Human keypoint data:
·····

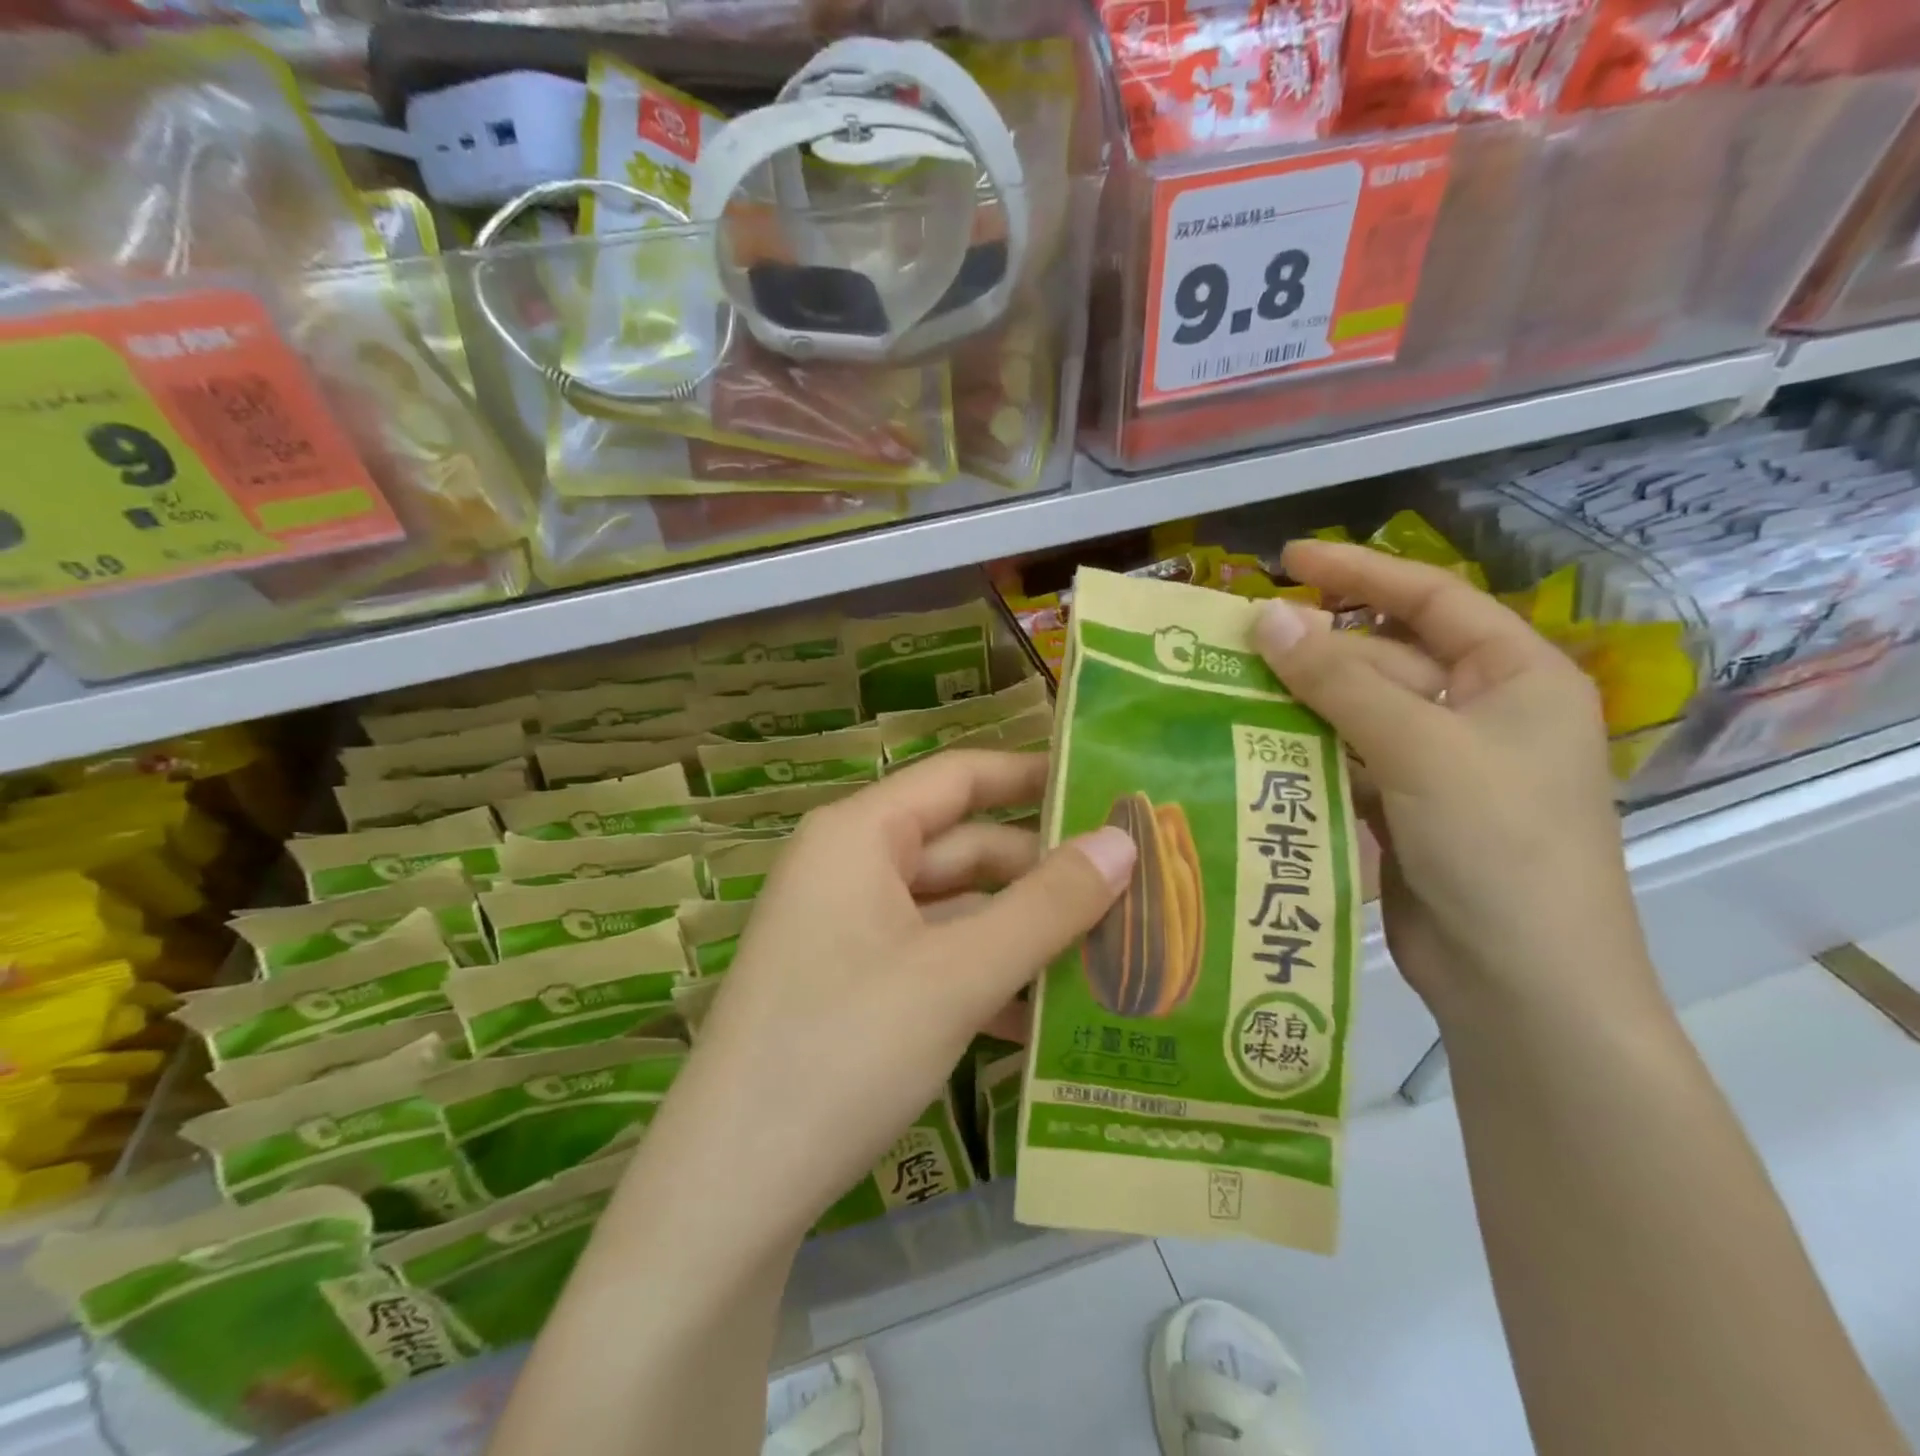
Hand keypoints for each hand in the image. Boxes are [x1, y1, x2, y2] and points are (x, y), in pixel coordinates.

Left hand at [640, 751, 1132, 1251]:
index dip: (1033, 776)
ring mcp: (847, 930)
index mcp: (860, 835)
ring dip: (1021, 936)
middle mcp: (850, 868)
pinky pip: (932, 960)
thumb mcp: (958, 975)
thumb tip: (1124, 841)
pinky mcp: (849, 987)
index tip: (1106, 789)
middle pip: (964, 849)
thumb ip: (1047, 907)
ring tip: (1109, 961)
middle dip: (1042, 877)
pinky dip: (983, 980)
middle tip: (1133, 895)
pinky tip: (1040, 1022)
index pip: (960, 777)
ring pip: (954, 912)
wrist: (730, 1191)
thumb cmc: (845, 1051)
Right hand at [1251, 540, 1657, 1020]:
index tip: (1288, 559)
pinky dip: (1303, 752)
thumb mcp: (1419, 748)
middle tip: (1233, 642)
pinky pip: (1345, 762)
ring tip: (1226, 687)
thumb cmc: (1497, 846)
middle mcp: (1480, 713)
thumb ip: (1338, 679)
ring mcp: (1441, 766)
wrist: (1522, 982)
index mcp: (1514, 678)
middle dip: (1314, 650)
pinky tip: (1251, 745)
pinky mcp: (1403, 811)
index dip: (1360, 573)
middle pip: (1384, 659)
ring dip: (1300, 702)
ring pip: (1357, 713)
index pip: (1431, 599)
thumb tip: (1264, 616)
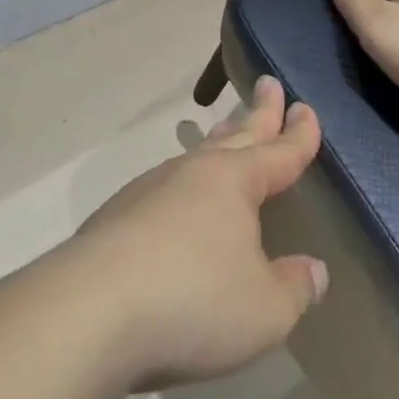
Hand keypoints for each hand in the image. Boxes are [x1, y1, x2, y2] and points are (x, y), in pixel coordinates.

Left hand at [64, 77, 327, 392]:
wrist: (85, 314)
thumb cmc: (192, 302)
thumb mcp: (265, 310)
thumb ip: (294, 288)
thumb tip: (313, 270)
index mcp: (233, 182)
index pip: (278, 152)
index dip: (298, 134)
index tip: (306, 108)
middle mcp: (191, 174)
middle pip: (235, 136)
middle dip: (258, 112)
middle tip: (269, 84)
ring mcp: (148, 191)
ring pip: (195, 156)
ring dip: (217, 141)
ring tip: (227, 132)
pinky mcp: (114, 217)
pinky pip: (163, 188)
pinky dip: (182, 184)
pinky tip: (176, 201)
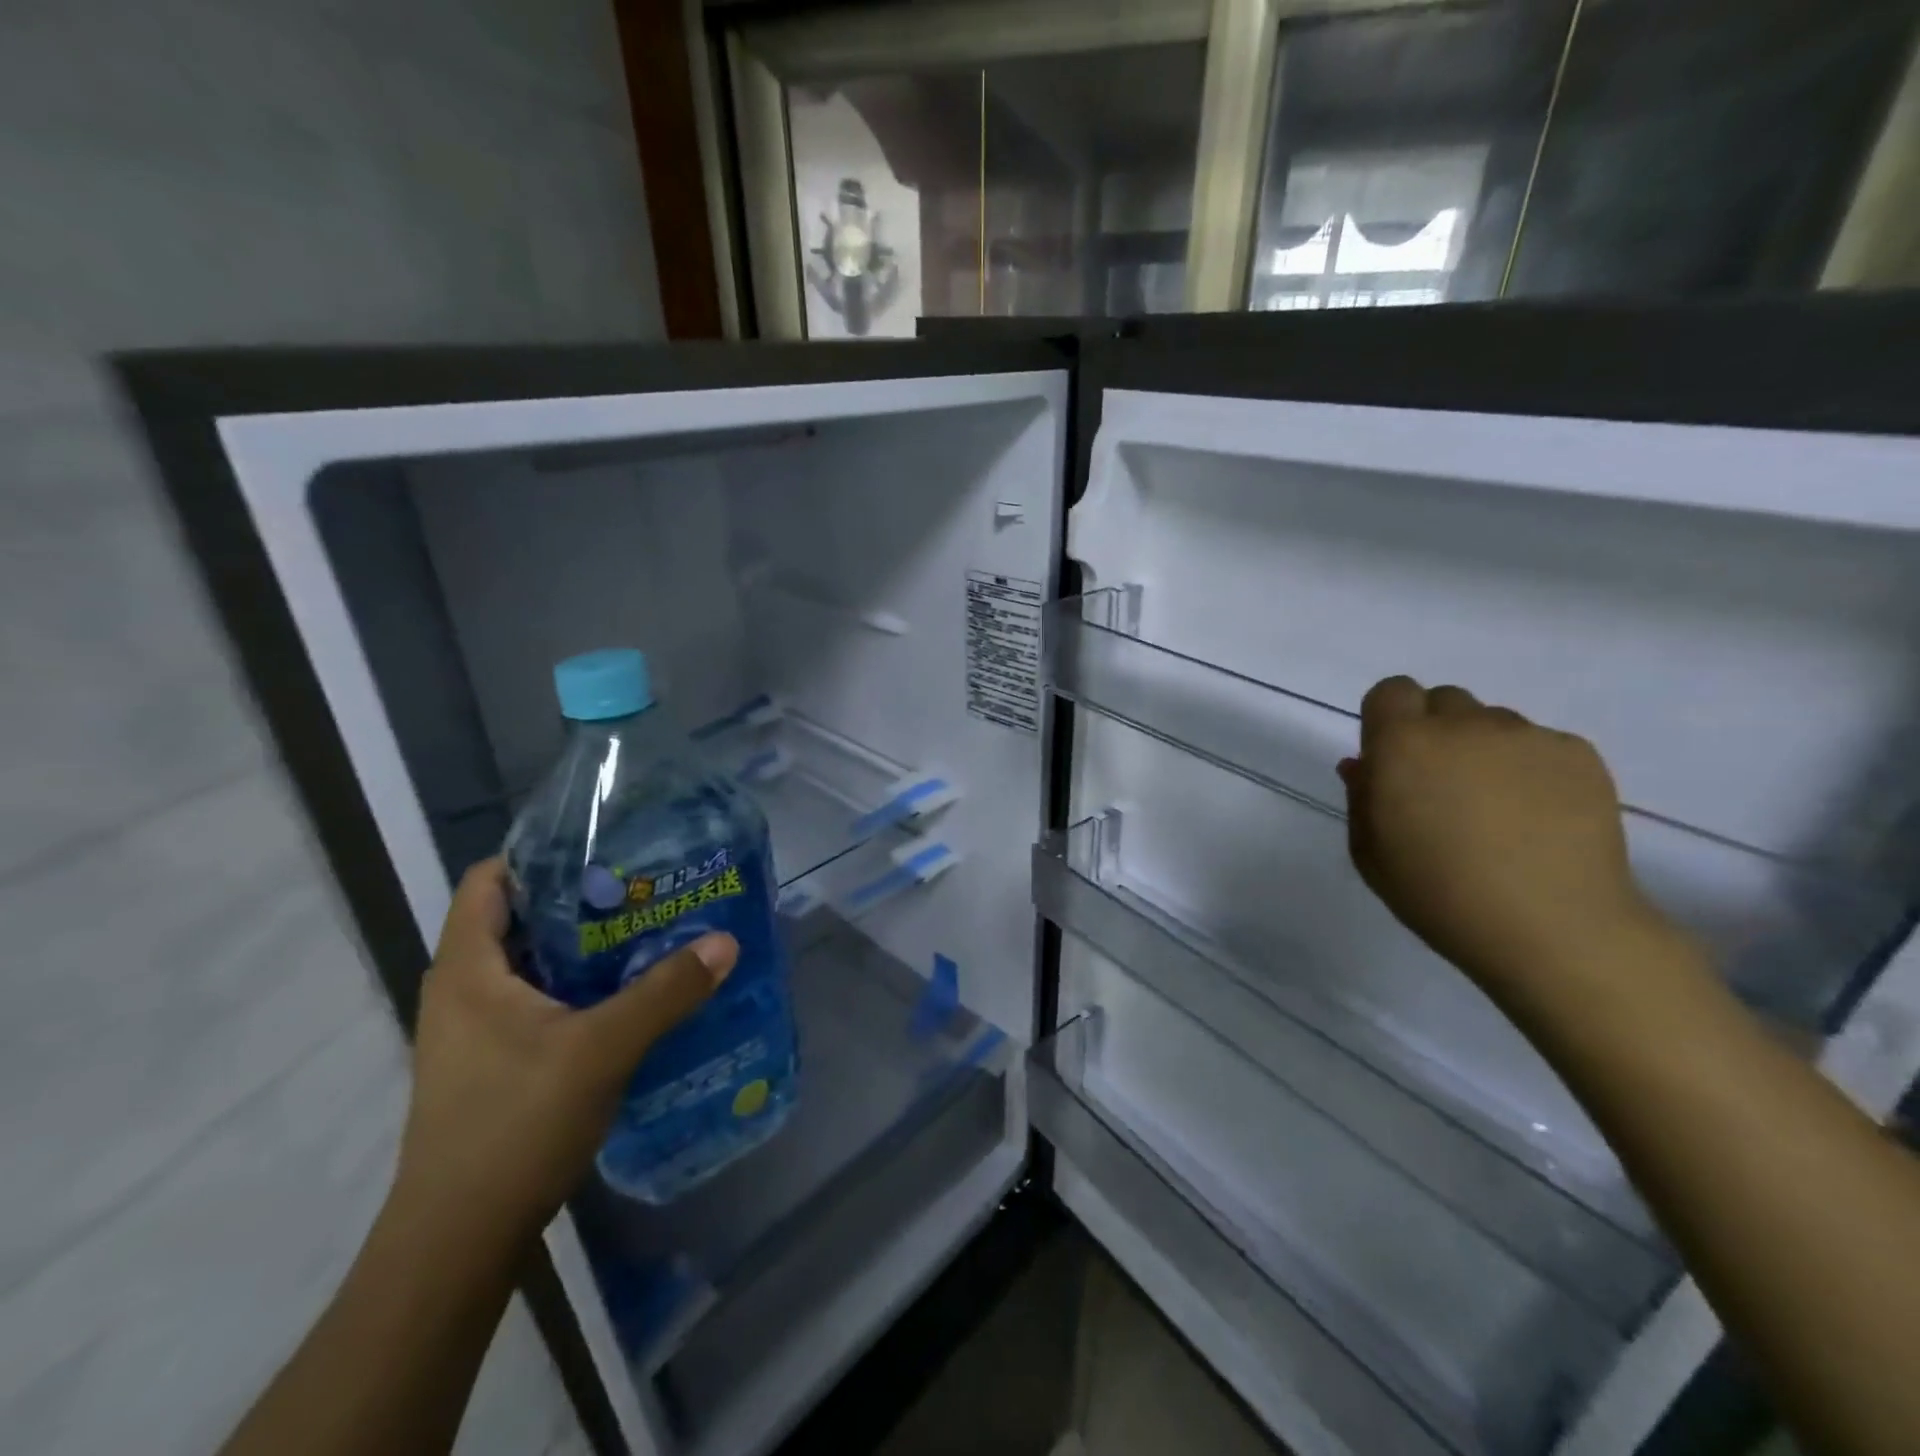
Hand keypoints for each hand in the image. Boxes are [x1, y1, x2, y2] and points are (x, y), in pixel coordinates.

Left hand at [392, 857, 736, 1246]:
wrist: (458, 1242)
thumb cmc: (514, 1126)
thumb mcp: (601, 1049)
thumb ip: (665, 992)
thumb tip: (725, 942)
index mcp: (468, 970)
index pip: (489, 880)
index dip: (539, 854)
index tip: (603, 845)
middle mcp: (464, 991)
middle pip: (519, 918)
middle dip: (580, 898)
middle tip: (645, 885)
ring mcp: (476, 1031)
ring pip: (534, 964)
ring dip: (585, 946)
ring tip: (648, 930)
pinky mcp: (495, 1063)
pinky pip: (539, 1001)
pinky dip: (580, 986)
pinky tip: (630, 994)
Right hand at [1337, 677, 1676, 1007]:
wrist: (1551, 927)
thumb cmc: (1438, 894)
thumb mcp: (1370, 852)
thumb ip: (1361, 797)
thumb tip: (1365, 764)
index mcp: (1403, 744)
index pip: (1391, 691)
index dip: (1389, 719)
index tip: (1394, 759)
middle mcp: (1463, 725)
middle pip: (1443, 701)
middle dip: (1436, 732)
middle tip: (1443, 786)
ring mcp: (1526, 736)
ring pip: (1493, 723)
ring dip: (1484, 750)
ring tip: (1497, 808)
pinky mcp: (1578, 754)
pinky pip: (1540, 745)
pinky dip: (1531, 769)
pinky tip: (1538, 818)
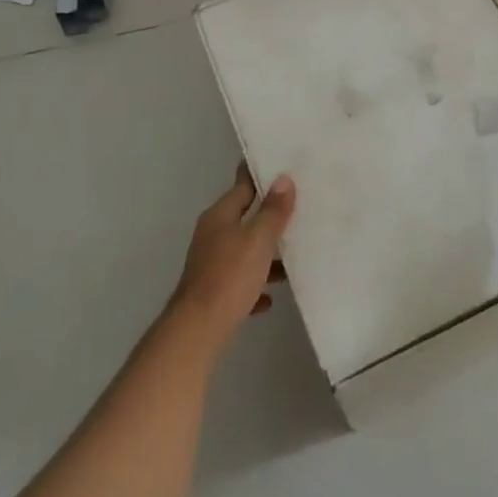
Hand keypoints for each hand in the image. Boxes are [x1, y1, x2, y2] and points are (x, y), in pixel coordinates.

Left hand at [170, 163, 295, 349]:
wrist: (198, 331)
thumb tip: (283, 179)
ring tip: (294, 255)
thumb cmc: (230, 276)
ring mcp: (210, 264)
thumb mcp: (258, 238)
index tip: (282, 165)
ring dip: (265, 253)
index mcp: (220, 216)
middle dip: (269, 215)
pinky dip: (255, 284)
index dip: (261, 175)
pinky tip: (270, 297)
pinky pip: (240, 282)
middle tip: (299, 207)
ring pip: (244, 250)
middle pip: (245, 217)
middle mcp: (212, 235)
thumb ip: (273, 210)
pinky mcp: (213, 293)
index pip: (243, 185)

·····

Pictures excluded, reproduce only the part above that opens with the line holding "ring tip: (227, 132)" and closes with the line holding "pinky tip: (1538, 818)", exactly as written.

Solution to the exercise:
ring tip: (227, 132)
pinky mcp: (114, 217)
pinky pip: (163, 188)
pinky dip: (182, 184)
pinky tip: (176, 201)
Hand keypoints for each hand in the image. Boxes are [x1, y1, x2, y2] and points are (x, y), in pixel coordinates.

Left hand at [392, 857, 736, 1246]:
wrist: (458, 1242)
thumb cmc: (514, 1126)
thumb mcp: (601, 1049)
thumb ip: (665, 992)
thumb tip: (725, 942)
index mcp: (468, 970)
index pip: (489, 880)
index dip: (539, 854)
index tip: (603, 845)
middle mcp: (464, 991)
middle pip: (519, 918)
middle dip: (580, 898)
middle tip: (645, 885)
ring mcp: (476, 1031)
ring pip: (534, 964)
ring dip: (585, 946)
ring tip: (648, 930)
pinky mcp: (495, 1063)
pinky pip: (539, 1001)
pinky dip: (580, 986)
pinky tip: (630, 994)
Right hand at [1337, 677, 1676, 1007]:
wrist: (1551, 927)
thumb cmc: (1438, 894)
thumb mcp: (1370, 852)
thumb ip: (1361, 797)
thumb tip: (1365, 764)
index mcp: (1403, 744)
index pip: (1391, 691)
index dip: (1389, 719)
index tip: (1394, 759)
middle mcp: (1463, 725)
middle pip: (1443, 701)
middle dip: (1436, 732)
middle tip: (1443, 786)
ring mcp: (1526, 736)
ring pip: (1493, 723)
ring dip: (1484, 750)
ring tip: (1497, 808)
pinky mcp: (1578, 754)
pinky pip: (1540, 745)
pinky dip: (1531, 769)
pinky tip: (1538, 818)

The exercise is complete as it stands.